Difference between revisions of "Sunauli"
Revision as of 08:27, 12 May 2010
Sunauli is the traditional name given to both sides of this India/Nepal border crossing, 70 kilometers north of Gorakpur and 3 kilometers south of Bhairahawa. Technically the Indian side is "Sunauli" and Nepal side is Belahiya. Both are small, congested, dusty and dirty towns and the quicker you can get on to Bhairahawa (again only three kilometers north)/elsewhere, the better.

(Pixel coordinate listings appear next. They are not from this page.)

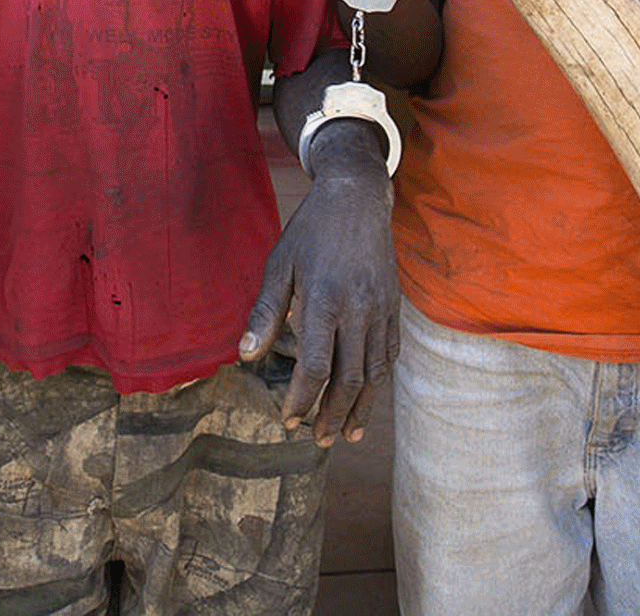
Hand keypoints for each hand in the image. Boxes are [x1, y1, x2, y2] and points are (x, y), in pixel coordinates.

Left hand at [239, 159, 396, 445]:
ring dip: (360, 409)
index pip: (316, 367)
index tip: (288, 421)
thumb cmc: (310, 232)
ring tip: (344, 434)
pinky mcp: (394, 307)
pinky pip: (389, 354)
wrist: (357, 198)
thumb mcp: (279, 264)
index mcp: (324, 300)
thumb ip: (265, 312)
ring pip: (375, 374)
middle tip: (318, 440)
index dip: (302, 400)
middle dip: (332, 415)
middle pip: (349, 379)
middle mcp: (358, 310)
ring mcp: (381, 310)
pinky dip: (379, 383)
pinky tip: (366, 400)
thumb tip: (245, 356)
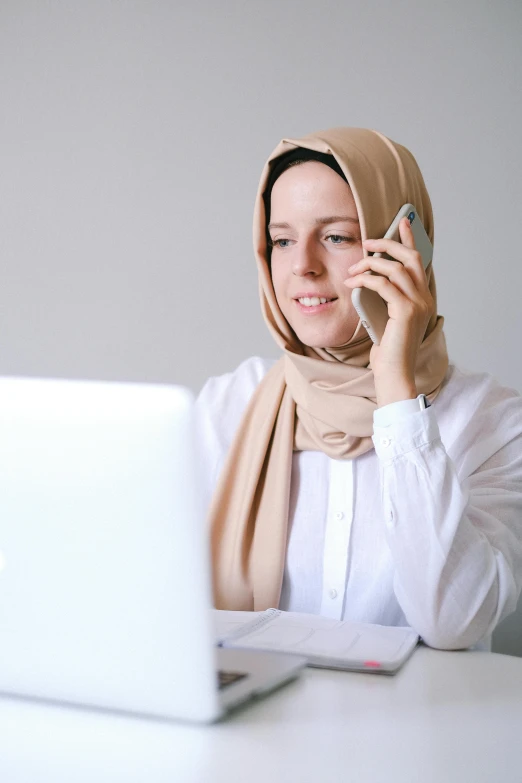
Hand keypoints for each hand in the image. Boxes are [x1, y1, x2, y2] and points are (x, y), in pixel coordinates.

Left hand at [343, 217, 433, 407]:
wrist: (393, 374)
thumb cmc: (387, 352)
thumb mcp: (385, 319)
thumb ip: (385, 299)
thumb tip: (368, 279)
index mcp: (422, 298)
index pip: (418, 262)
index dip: (410, 239)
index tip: (401, 222)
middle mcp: (424, 298)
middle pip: (409, 258)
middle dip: (388, 244)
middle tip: (368, 242)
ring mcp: (418, 304)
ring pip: (395, 268)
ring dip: (371, 263)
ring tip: (353, 268)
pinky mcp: (406, 312)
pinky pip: (384, 284)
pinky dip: (367, 279)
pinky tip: (353, 281)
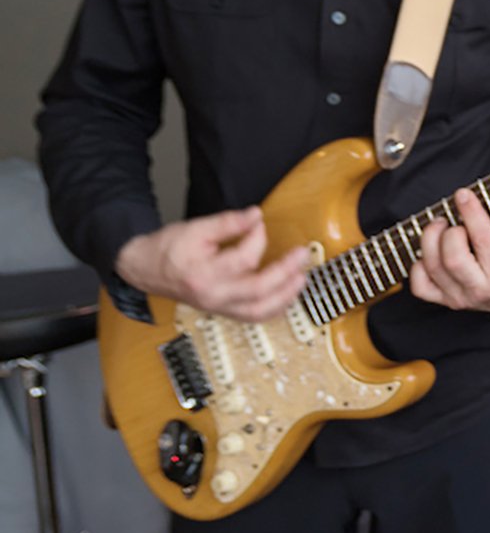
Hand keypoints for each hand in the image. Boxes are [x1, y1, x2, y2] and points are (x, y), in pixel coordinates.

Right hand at [114, 208, 308, 321]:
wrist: (145, 269)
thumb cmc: (167, 249)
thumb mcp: (194, 228)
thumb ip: (227, 222)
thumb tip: (255, 216)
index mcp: (202, 274)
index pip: (244, 259)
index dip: (257, 238)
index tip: (258, 223)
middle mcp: (212, 296)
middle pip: (258, 291)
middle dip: (285, 272)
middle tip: (301, 255)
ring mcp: (218, 307)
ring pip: (259, 312)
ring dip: (285, 296)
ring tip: (301, 278)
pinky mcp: (223, 311)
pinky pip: (253, 316)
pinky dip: (274, 307)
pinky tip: (287, 295)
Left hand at [410, 188, 489, 313]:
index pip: (483, 238)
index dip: (471, 213)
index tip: (463, 195)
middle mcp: (480, 289)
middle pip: (453, 259)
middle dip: (448, 232)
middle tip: (451, 219)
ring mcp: (460, 297)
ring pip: (433, 268)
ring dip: (430, 240)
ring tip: (439, 227)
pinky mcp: (445, 301)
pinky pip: (420, 286)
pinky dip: (418, 265)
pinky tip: (430, 253)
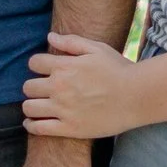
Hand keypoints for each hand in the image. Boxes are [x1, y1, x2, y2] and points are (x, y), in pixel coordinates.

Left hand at [23, 32, 139, 146]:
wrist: (137, 97)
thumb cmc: (119, 70)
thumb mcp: (97, 49)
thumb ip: (71, 42)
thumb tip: (49, 37)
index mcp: (64, 67)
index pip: (33, 63)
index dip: (37, 65)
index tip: (43, 70)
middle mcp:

Sunauli is not a place to linger. But it is an important border crossing/trade point, therefore the traffic and congestion. There are a few travel offices, currency exchange facilities on the Nepal side, and zero sights - unless you count long lines of Indian big-rigs.
Going from India to Nepal, Nepalese visas are available on arrival. Going from Nepal to India? Hope you have visa already as no visa's are available on arrival to India. And neither immigration offices are overly helpful.

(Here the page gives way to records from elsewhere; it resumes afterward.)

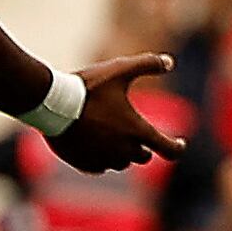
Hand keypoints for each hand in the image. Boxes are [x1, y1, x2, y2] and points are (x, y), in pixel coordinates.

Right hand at [51, 52, 179, 174]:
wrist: (51, 103)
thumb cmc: (88, 87)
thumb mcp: (120, 69)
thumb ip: (148, 64)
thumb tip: (171, 62)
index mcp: (136, 131)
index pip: (168, 149)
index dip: (177, 147)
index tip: (180, 143)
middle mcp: (123, 150)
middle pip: (143, 157)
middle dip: (143, 147)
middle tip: (137, 135)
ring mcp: (103, 160)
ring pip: (121, 164)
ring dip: (122, 154)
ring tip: (114, 138)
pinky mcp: (84, 164)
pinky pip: (100, 168)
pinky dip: (103, 160)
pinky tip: (97, 146)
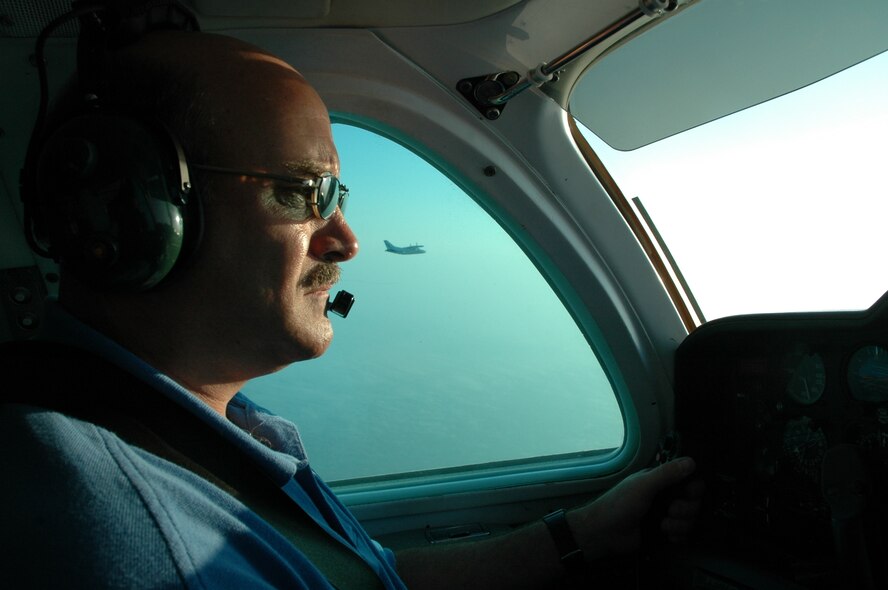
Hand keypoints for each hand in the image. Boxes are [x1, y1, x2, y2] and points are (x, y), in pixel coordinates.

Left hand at [569, 457, 703, 557]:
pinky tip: (667, 537)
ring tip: (663, 526)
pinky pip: (684, 535)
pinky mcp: (665, 533)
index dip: (694, 489)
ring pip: (690, 520)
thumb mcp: (643, 486)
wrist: (604, 534)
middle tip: (670, 512)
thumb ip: (666, 474)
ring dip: (680, 525)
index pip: (690, 481)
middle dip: (685, 510)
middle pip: (694, 503)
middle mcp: (666, 496)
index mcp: (661, 481)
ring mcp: (666, 516)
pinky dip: (678, 537)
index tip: (689, 494)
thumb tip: (692, 462)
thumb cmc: (620, 504)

ATTENTION: be aware that at the Indian side of the border there is quite a violent scam running. They make you buy traintickets and cough up ludicrious amounts of money under threat of physical violence. Do not buy any travelservices in Sunauli, and ignore all attempts to offer you these. Postpone buying onward tickets to Gorakhpur no matter what they say.
Indian "package" tour buses, mostly pilgrims to Lumbini and Kathmandu, do cross the border and continue on after immigration. The farang / backpacker "package" tour buses normally do not and you will sadly and most likely be booked overnight in a cheap, not so nice hotel in Sunauli for your connection "connecting service " to Kathmandu. If you have only booked to the border you can cross (on foot) and find buses on either side up to 6PM - 7 PM. Intercity buses depart on both sides usually twice a day - dusk and dawn(from 4 AM) . Delhi, Gorakpur, Sunauli, India/Belahiya, Nepal. 24 - 30 hours. Try not to cross border in the night, Security persons on both sides are not co-operative and hotels on the Nepali sides will be closed, you have to rely on a guide.

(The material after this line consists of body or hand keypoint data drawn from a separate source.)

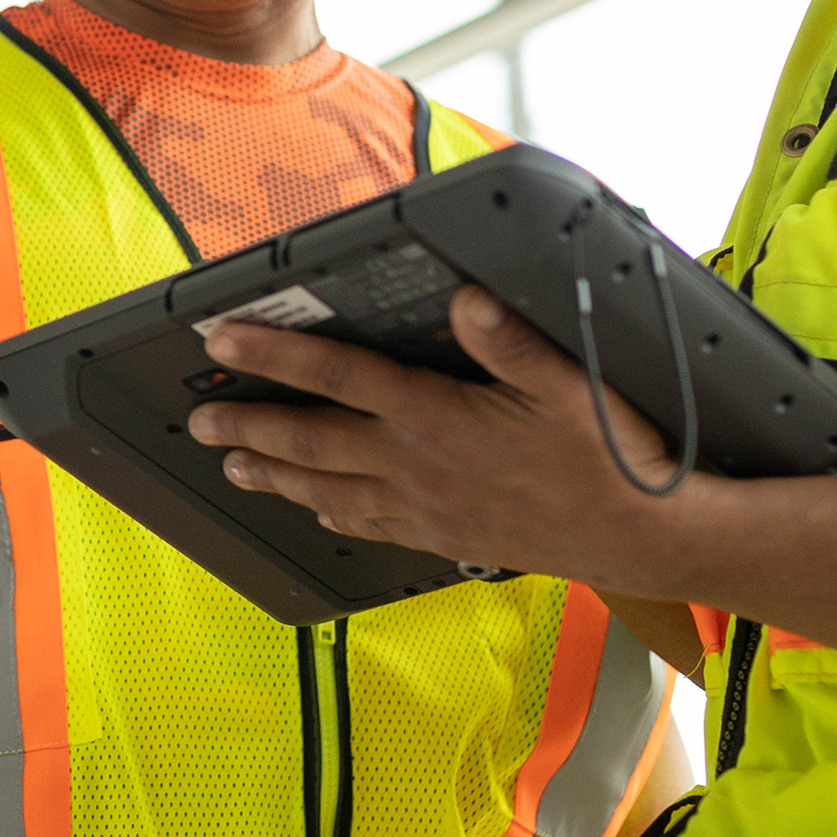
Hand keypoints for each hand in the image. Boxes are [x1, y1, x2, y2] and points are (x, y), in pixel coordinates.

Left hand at [189, 288, 724, 597]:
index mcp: (437, 417)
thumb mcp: (568, 382)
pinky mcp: (443, 537)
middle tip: (199, 420)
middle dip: (248, 426)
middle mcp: (418, 465)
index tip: (222, 340)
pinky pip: (367, 524)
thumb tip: (464, 299)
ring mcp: (426, 507)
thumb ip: (509, 339)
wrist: (637, 537)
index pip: (337, 375)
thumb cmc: (607, 459)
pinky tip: (316, 509)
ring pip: (328, 488)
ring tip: (232, 467)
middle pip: (311, 440)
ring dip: (273, 475)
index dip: (273, 353)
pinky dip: (329, 513)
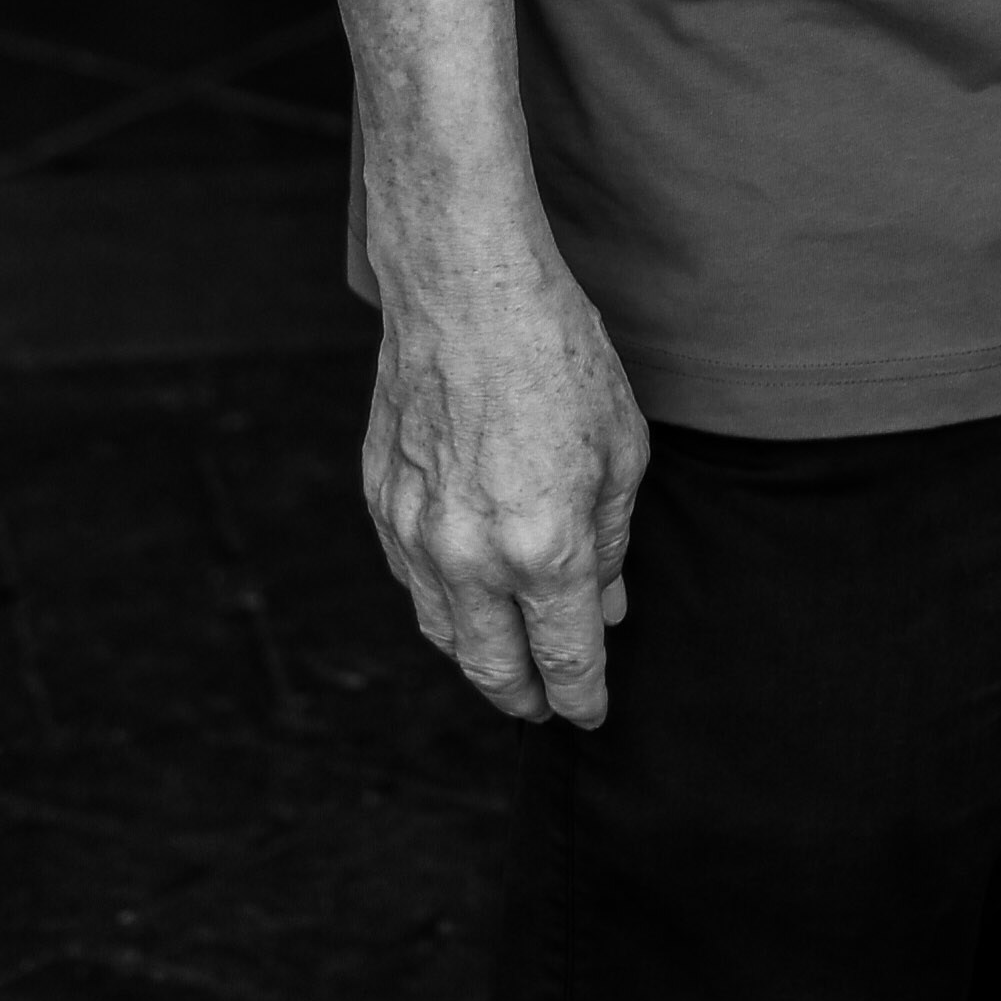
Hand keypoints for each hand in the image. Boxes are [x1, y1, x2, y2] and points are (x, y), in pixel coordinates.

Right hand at [359, 223, 649, 726]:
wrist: (464, 287)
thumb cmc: (556, 355)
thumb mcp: (620, 450)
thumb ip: (611, 543)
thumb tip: (606, 608)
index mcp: (543, 549)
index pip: (564, 659)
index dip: (582, 697)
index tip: (591, 713)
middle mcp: (471, 557)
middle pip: (493, 669)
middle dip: (524, 698)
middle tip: (545, 706)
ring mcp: (415, 533)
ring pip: (443, 633)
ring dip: (477, 659)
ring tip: (505, 663)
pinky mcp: (379, 503)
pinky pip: (410, 581)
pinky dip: (440, 604)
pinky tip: (463, 596)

Via Delhi, Gorakpur, Sunauli, India/Belahiya, Nepal. 24 - 30 hours.
Via Kathmandu, Narayangarh/Bharatpur (var. Narayanghat), Butwal, Bhairahawa, Sunauli. 7 - 10 hours.
Via Pokhara, Palpa/Tansen, Butwal, Bhairahawa (potholed, windy road, but beautiful views) 5 - 6 hours. Also Pokhara, Narayangarh/Bharatpur/Butwal, Bhairahawa, Sunauli (better road conditions). 5 -6 hours.
Via Gulmi-Tamghas, Palpa/Tansen, Butwal, Bhairahawa (potholed, windy road, but beautiful views) 4 - 5 hours.
Via Delhi - Gorakpur. Transfer to narrow gauge track to Nautanwa. Transfer to taxi/bus/rickshaw to Sunauli, India (about 5 kilometers). Cross border to Belahiya and Nepal's Immigration. Total time approximately 12 - 18 hours.
Via Kolkata, Patna, Gorakpur. Transfer to narrow gauge track to Nautanwa. Transfer to taxi/bus/rickshaw to Sunauli, India (approximately 5 kilometers). Cross border to Belahiya, and Nepal's Immigration. Total time approximately 10 - 12 hours.
Getting out from Sunauli is easy during daytime, but harder in night. So plan your journey according to that.
To Kathmandu in a local bus, below NPR 500, 8-11 hours. Get a micro bus if possible, its faster than large buses and lot of leg space, you can have a good nap. To Pokhara in a local bus, around NPR 350, 8-10 hours. To Gorakpur in a Uttar Pradesh Government bus, around INR 50, 3-5 hours. Bus stand is on the northern side of Customs check post. If you are standing facing Nepal its on your left side.
To Gorakpur by jeep, around INR 100, 2-3 hours.
Rickshaw's, buses, taxis all available. If you are stuck overnight here do not hesitate to take a 10 minute rickshaw up north for wonderful restaurants in Bhairahawa.
Most of the accommodations are found on the Nepal side, though there is a Government of India run hotel for pilgrims on the Indian side. Look for the large white building about .5 kiilometers south of the border on the main road. Modern rooms with bathrooms, TVs, and A/C for 1200IRs. None are recommended for women travelling alone. . Cheaper rooms usually go early in the day.
Options for food on the Indian side of the border are very limited and of questionable standards (with the exception of the pilgrim's hotel). Eat on the Nepal side and/or pack extra food if possible. Look for nice little outdoor daba/tandori restaurant run by Lucky Singh just 30 meters north of the border on the east side. Questionable atmosphere but great food! They even have A/C facilties (20 NRs extra) in the hot season.